To hide my pump and heater (the black things), lots of tall plants in fluorite sand for substrate. I got a nifty bubbler that looks like an old VW beetle, with the hood going up and down from the bubbles, and this'll be in shorter plants so it can seem like it's an overgrown junkyard! This could be another swimming area for fish that like "obstacles" such as the current from the filter and bubbles. I _might_ put a bubble "wall" too, but I'm not sure yet.


----------



## fishfreaks (Jan 19, 2005)

sounds awesome, i love your photo


----------



## blakeoe (Apr 27, 2005)

just some advice, i tried the covering the filter intake with plants (the apongentons you buy from walmart) and they don't grow as nice as i would have wanted. They tend to grow twisted and curl up instead of growing straight up like they do on the other side of my tank. If you do want to try it i'd sugest maybe a sponge prefilter on your intake.


----------



## Vivid-Dawn (Jan 18, 2005)

*Feh!*



blakeoe said:


> just some advice, i tried the covering the filter intake with plants (the apongentons you buy from walmart) and they don't grow as nice as i would have wanted. They tend to grow twisted and curl up instead of growing straight up like they do on the other side of my tank. If you do want to try it i'd sugest maybe a sponge prefilter on your intake.
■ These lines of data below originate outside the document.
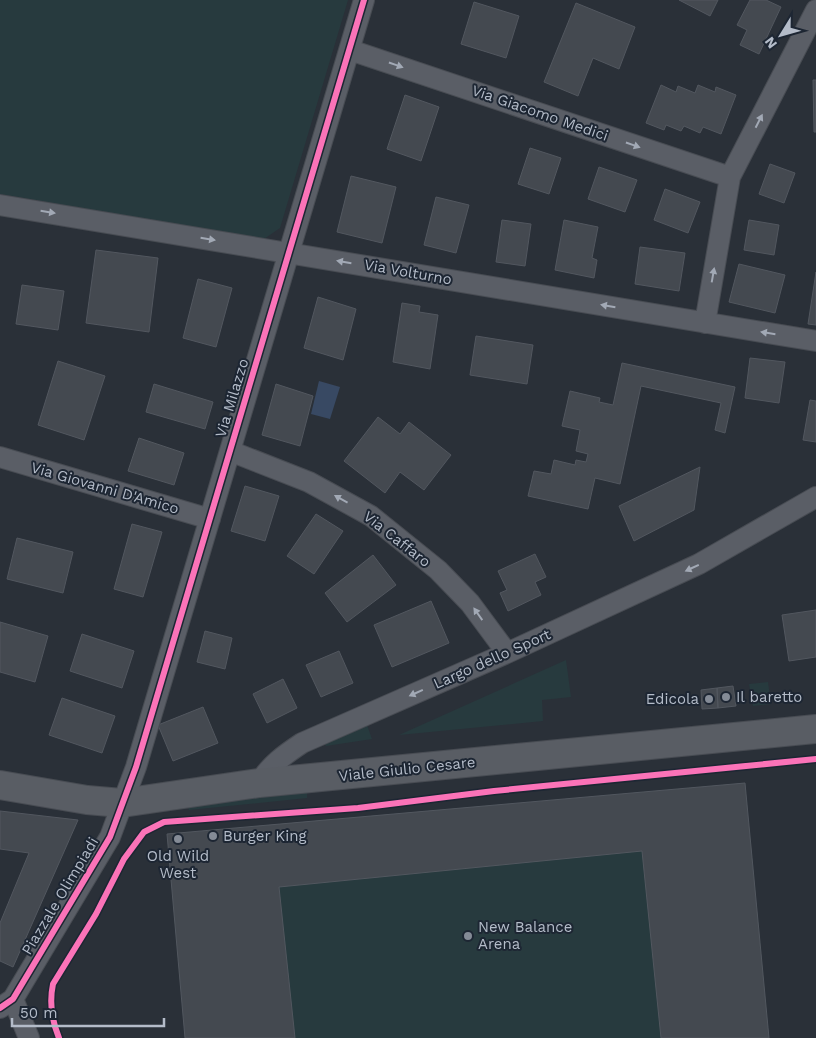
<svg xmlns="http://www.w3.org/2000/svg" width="816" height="1038" font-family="'Work Sans',sans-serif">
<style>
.green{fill:#273a3e}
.water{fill:#384963}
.building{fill:#444950;stroke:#52575f}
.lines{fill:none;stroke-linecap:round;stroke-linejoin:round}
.street-casing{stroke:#484c53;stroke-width:22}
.secondary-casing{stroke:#484c53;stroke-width:30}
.street{stroke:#5a5e66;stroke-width:20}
.secondary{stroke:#595d64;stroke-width:28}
.cycleway-casing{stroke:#1d2633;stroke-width:9}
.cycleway{stroke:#fb73b8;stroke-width:6}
.oneway{fill:#a2a9b5}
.poi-dot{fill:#848b96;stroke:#1d2633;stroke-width:2}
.labels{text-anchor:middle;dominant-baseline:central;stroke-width:4;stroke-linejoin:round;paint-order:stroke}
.street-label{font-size:15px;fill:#b4bcc9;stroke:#1d2633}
.poi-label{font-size:15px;fill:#b4bcc9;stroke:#1d2633;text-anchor:start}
</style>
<rect width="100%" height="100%" fill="#2a3038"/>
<path class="green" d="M0,0H348L280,228L264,239L0,194Z
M566,660L571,697L542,700L543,721L399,735Z
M768,682L771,704L753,706L749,684Z
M367,725L372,739L326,746L324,743Z
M745,783L769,1038H185L167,834Z
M307,792V798L189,810L187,804Z"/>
<path class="water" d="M319,381L340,387L330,419L311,414Z"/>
<path class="building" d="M679,0H718L710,16Z
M750,0H766L781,7L759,54L740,45L747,30L737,25Z
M474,2L519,16L506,58L461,44Z
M576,3L635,27L619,69L593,58L578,96L544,82Z
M813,80H816V132H814Z
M661,85L676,92L678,86L695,93L698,85L715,92L716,87L736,95L721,134L703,127L700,133L684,126L681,131L666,125L664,130L646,123Z
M405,95L439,107L421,161L387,149Z
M530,148L561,158L549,194L518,184Z
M770,164L795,173L784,203L759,194Z
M599,167L637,180L625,212L588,199Z
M351,176L396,187L382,243L337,232Z
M665,189L700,202L688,233L654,220Z
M436,197L469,205L456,253L424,245Z
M502,220L531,224L525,266L496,262Z
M564,220L598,227L592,258L597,260L594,278L555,270Z
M749,220L779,225L774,255L744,250Z
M640,247L685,253L679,291L635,284Z
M96,250L158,258L149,332L86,323Z
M739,264L785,275L775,313L729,302Z
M816,272V325L808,324Z
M198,279L232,288L216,347L183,338Z
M22,285L64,291L58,330L16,324Z
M318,297L356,309L343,360L304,348Z
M402,303L420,306L419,312L438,315L430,369L393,362Z
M476,336L533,345L527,384L470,375Z
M750,358L785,362L779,403L745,398Z
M58,361L105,376L84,440L38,425Z
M622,363L735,387L725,433L715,430L721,403L641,386L620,484L595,478L588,509L528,496L534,471L551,474L554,460L575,465L576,460L586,462L588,454L576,451L580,430L562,426L570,391L600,398L599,402L613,405Z
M154,384L213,402L205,429L146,412Z
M276,384L313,396L300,446L262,435Z
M810,400L816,401V442L803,440Z
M378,417L400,434L409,422L451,455L424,490L400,472L385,493L344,461Z
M139,438L184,453L174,485L128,471Z
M700,467L694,510L634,541L619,506Z
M245,486L279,496L265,541L231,531Z
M316,514L343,531L314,574L287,556Z
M132,524L162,532L143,597L114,589Z
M17,538L73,552L63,593L7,579Z
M535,554L546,577L535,582L541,595L508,611L500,593L507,590L498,571Z
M373,555L396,585L347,622L325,593Z
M431,601L449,643L392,667L374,625Z
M816,610V657L789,661L782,615Z
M0,622L48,636L35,682L0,672Z
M205,631L232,638L225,669L197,662Z
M82,634L134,651L122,688L70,671Z
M339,651L353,683L321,697L306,665Z
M283,679L297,708L267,723L253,694Z
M733,686L736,706L718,708L717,688Z
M717,688L718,708L702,709L701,690Z
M62,698L115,716L102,753L49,735Z
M203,707L218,743L173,761L158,725Z
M745,783L769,1038H661L642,851L279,887L295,1038H185L167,834Z
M0,811L78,820L13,967L0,961V923L29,853L0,849Z"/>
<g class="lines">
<g class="street-casing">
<path id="street" d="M350,50L730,177
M0,205L816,341
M705,323L730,177L816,10
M230,451L309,482L371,516L438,570L470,603L507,653
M0,457L210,519
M259,783C270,765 284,755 302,743L507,653L699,564L816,497
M13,999L29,1038
M0,1008L13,999L110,837L136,767L364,0"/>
</g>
<g class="secondary-casing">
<path id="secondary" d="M0,785L87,800L122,803L259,783L816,729"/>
</g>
<use href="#street" class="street"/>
<use href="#secondary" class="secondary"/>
<g class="cycleway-casing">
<path id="cycleway" d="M0,1008L13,999L110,837L136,767L364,0
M59,1038C52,1021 49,1003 53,984L96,914L124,859L144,832L164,822L358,808L494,791L816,759"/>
</g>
<use href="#cycleway" class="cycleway"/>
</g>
<defs><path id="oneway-solid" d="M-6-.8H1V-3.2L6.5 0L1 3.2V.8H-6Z" transform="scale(1.25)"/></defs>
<g class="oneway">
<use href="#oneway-solid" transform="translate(396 65) rotate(19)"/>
<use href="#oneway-solid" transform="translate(759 121) rotate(-63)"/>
<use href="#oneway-solid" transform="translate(633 145) rotate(19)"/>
<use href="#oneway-solid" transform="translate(48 212) rotate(9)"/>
<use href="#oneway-solid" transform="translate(208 239) rotate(9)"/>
<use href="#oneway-solid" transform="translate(344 262) rotate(-170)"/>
<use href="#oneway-solid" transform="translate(713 275) rotate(-80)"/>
<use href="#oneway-solid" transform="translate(608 306) rotate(-170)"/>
<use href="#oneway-solid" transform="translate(768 333) rotate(-171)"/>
<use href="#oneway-solid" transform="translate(341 499) rotate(-151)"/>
<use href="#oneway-solid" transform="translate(692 568) rotate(155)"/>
<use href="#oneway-solid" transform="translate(478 614) rotate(-125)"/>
<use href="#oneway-solid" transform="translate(416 693) rotate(156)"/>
</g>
<g class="poi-dot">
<circle cx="726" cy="697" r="5"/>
<circle cx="709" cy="699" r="5"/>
<circle cx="213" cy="836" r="5"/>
<circle cx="178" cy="839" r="5"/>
<circle cx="468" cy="936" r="5"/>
</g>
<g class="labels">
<g class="street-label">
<text transform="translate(540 113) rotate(19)">Via Giacomo Medici</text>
<text transform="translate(408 272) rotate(10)">Via Volturno</text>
<text transform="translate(232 398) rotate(-73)">Via Milazzo</text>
<text transform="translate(105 488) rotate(16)">Via Giovanni D'Amico</text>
<text transform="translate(397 539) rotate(38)">Via Caffaro</text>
<text transform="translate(492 659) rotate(-24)">Largo dello Sport</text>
<text transform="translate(407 769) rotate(-6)">Viale Giulio Cesare</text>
<text transform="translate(60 896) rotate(-59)">Piazzale Olimpiadi</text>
</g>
<g class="poi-label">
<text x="736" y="697">Il baretto</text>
<text x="699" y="699" text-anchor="end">Edicola</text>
<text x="223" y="836">Burger King</text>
<text x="178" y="856" text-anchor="middle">Old Wild<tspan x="178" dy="17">West</tspan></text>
<text x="478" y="927">New Balance<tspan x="478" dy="17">Arena</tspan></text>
</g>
</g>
<g transform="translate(781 35) rotate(233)" stroke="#1d2633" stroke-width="4" paint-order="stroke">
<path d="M0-4L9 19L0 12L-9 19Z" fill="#b4bcc9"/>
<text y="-8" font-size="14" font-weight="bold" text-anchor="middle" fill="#b4bcc9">N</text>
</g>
<path d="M12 1018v8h152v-8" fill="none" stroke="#b4bcc9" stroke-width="2.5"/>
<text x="20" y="1018" font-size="15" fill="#b4bcc9" stroke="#1d2633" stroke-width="4" paint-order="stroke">50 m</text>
</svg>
Actually, I got to thinking about that after I made this plan. I had Hornwort that clogged my Whisper in-tank filter horribly! (a'course, that's when my Hornwort died and all the leaves fell off and got in the filter).

Maybe I can put some fake plants around the filter as sort of a 'gate', and then the real ones a little way away from the filter.
I got plenty of time to decide, since I have no money left over from the tank and basic equipment LOL now I have to save up again.

I also should've put the sand in first... SIGH


----------



## fish_doc (Jan 31, 2005)

I have a old car in my garage you can use for the tank. But you will have to get somthing bigger than a 60gallon to us it.


----------



## Damon (Jan 18, 2005)

The bubbler, while cool is not suitable for a planted tank. It will drive off precious CO2 your plants will need to grow and flourish.


----------



## bsmith (May 6, 2005)

you mean you saw that nifty castle decoration in my post under "for sale", riiigghtt ! ? haha


----------



## Lydia (Feb 6, 2005)

lol fish_doc


----------



## fish_doc (Jan 31, 2005)

I saw the photo of your ornament. You did a good job on the drawing of the car. I guess you dont need mine. LOL


----------